While the specific results of the various inquiries are naturally affected by time and historicization—given their roots in particular periods—it is the theoretical research approach itself that this book seeks to highlight. The notion of class composition is placed at the center of the various analyses, particularly the question of hyper-industrialisation inherent in the functioning of the digital machine. From this point of view, interest focuses on the analysis of the technical composition of capital, as a reconstruction of the organizational processes that, within this framework composed of the active combination of human capacity and capital means, realize the extraction of value from those social practices that capitalist socialization, mediated by digital platforms, makes possible today.

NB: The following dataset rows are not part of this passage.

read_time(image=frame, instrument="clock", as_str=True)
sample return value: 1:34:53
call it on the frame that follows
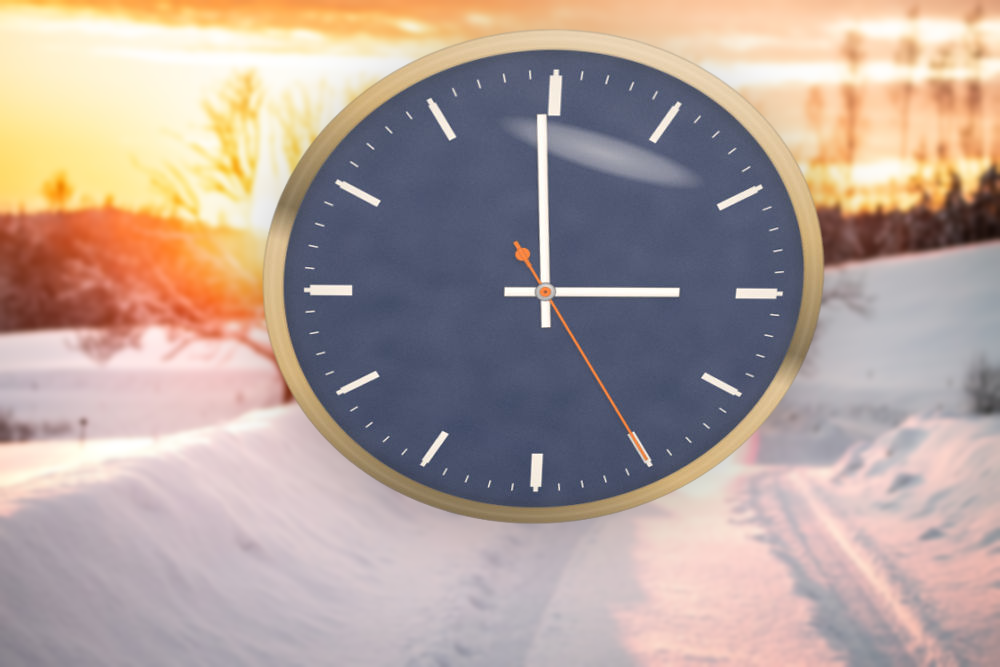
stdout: 2:59:25
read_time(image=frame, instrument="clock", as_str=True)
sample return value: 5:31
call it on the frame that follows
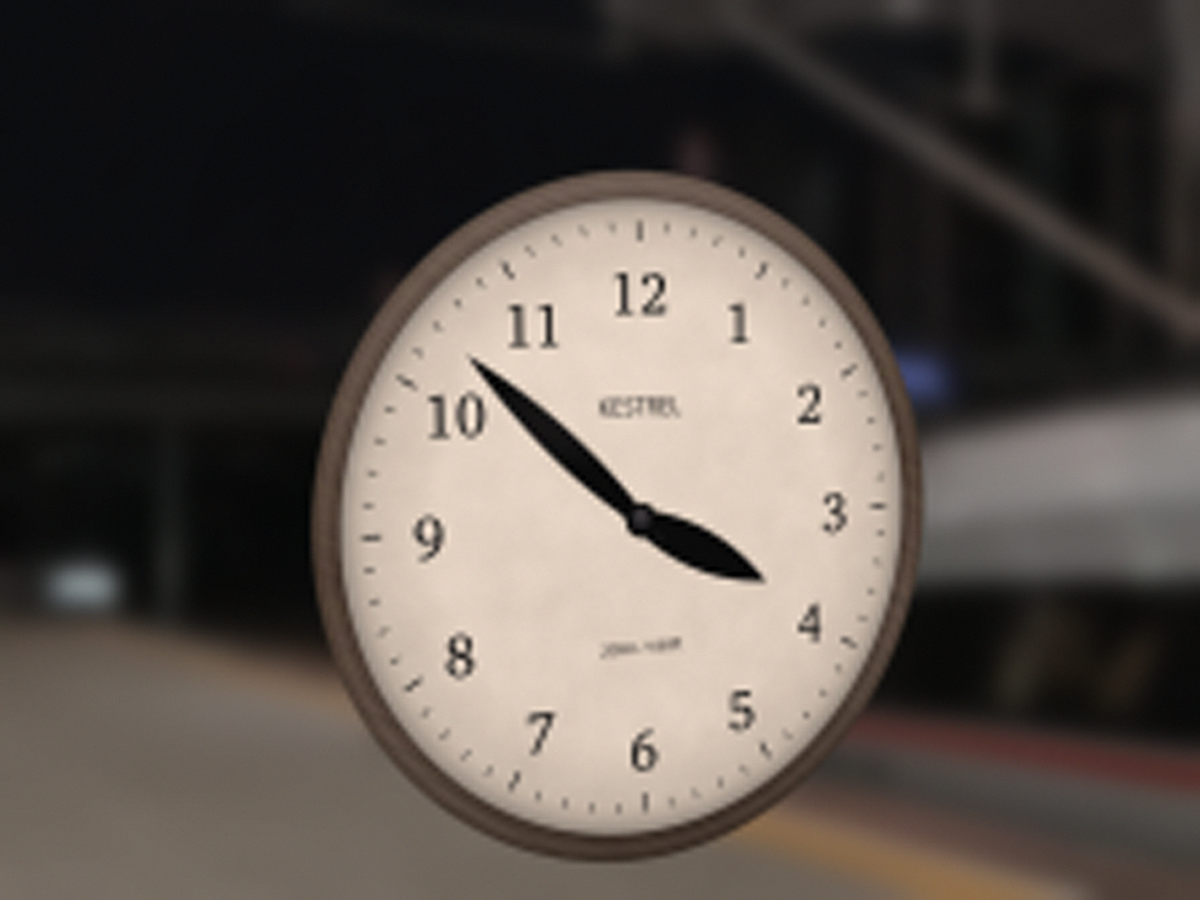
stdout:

Alongside the definition of a hybrid and controversial profile of exploitation, which we might define as performance activity, an organizational model is spreading that underlies a whole series of postures implicated by the active combination of algorithms with human activity. In the current capitalist phase, this tendency directs not only the Marxian workforce but the entire active human capacity toward performance, aiming to perform subjectivity across all fields of social action.

In such a context, how can co-research still be considered relevant? Taking up Romano Alquati’s approach, this volume offers a critical examination of co-research as a practice for producing critically oriented knowledge and a potential tool for social transformation. Not reducible to a social research methodology, it aims to transform both the ‘object’ of research and the ‘researcher’ —not in the abstract, but in relation to different phases of capitalist development with the class composition given at any particular time, with its technical and political dimensions in constant tension toward that gap that sometimes allows the formation of subjectivities not subject to capitalism’s apparent determinism.

Focusing on the question of neoliberal subject production and widespread precariousness in the “industrialisation of action”, this volume aims to open debate based on inquiries and studies that focus on significant areas—from work mediated by digital platforms to the condition of freelancers in publishing, to the precarious situation of university education and research—contexts in which another subjectivity is emerging and struggling to make its way.

As capitalism continues to evolve through a crisis of globalisation, digital transformation, environmental crisis, and new forms of social control, the need for critical participatory research methodologies becomes increasingly urgent. The contributions in this volume demonstrate how co-research can provide both analytical tools and practical approaches for understanding and challenging these developments. The work presented here suggests that the future of critical social research lies not in detached observation but in engaged inquiry that contributes to collective understanding and transformative action.